● PROVIDED RECORDS
____
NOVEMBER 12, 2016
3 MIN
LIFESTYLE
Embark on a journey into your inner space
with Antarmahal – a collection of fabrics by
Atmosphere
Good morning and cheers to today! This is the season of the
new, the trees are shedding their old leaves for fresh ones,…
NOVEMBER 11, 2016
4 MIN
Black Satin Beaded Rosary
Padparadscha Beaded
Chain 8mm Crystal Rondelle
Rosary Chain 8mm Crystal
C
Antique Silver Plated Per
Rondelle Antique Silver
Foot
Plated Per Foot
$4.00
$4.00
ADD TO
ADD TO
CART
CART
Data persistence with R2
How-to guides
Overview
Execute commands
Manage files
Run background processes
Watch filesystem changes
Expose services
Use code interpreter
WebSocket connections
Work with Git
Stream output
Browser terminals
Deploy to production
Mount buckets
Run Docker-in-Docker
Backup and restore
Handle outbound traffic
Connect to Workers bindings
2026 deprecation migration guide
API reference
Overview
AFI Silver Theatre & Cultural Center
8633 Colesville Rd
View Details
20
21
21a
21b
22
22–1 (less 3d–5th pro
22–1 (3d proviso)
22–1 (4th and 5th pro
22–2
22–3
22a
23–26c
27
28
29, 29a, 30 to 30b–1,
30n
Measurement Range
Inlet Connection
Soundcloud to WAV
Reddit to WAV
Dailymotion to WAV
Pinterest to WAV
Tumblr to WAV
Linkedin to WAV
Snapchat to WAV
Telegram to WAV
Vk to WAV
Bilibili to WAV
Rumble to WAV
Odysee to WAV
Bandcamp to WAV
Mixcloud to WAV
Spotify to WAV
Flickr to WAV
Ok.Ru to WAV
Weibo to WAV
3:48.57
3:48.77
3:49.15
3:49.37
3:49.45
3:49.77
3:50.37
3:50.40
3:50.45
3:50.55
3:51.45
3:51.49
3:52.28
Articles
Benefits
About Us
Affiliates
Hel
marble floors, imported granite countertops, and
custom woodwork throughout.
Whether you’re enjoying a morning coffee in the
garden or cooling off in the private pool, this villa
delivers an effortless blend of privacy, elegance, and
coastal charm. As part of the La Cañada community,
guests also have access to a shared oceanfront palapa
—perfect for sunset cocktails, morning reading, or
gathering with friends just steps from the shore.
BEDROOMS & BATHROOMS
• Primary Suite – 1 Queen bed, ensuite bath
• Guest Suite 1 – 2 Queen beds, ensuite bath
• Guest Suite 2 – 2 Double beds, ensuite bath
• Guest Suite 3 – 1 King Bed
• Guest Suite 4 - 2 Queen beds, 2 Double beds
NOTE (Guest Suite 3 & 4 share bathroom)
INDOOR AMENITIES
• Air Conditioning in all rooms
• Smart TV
____
Report how many lines above include "Crystal". Nothing else.

2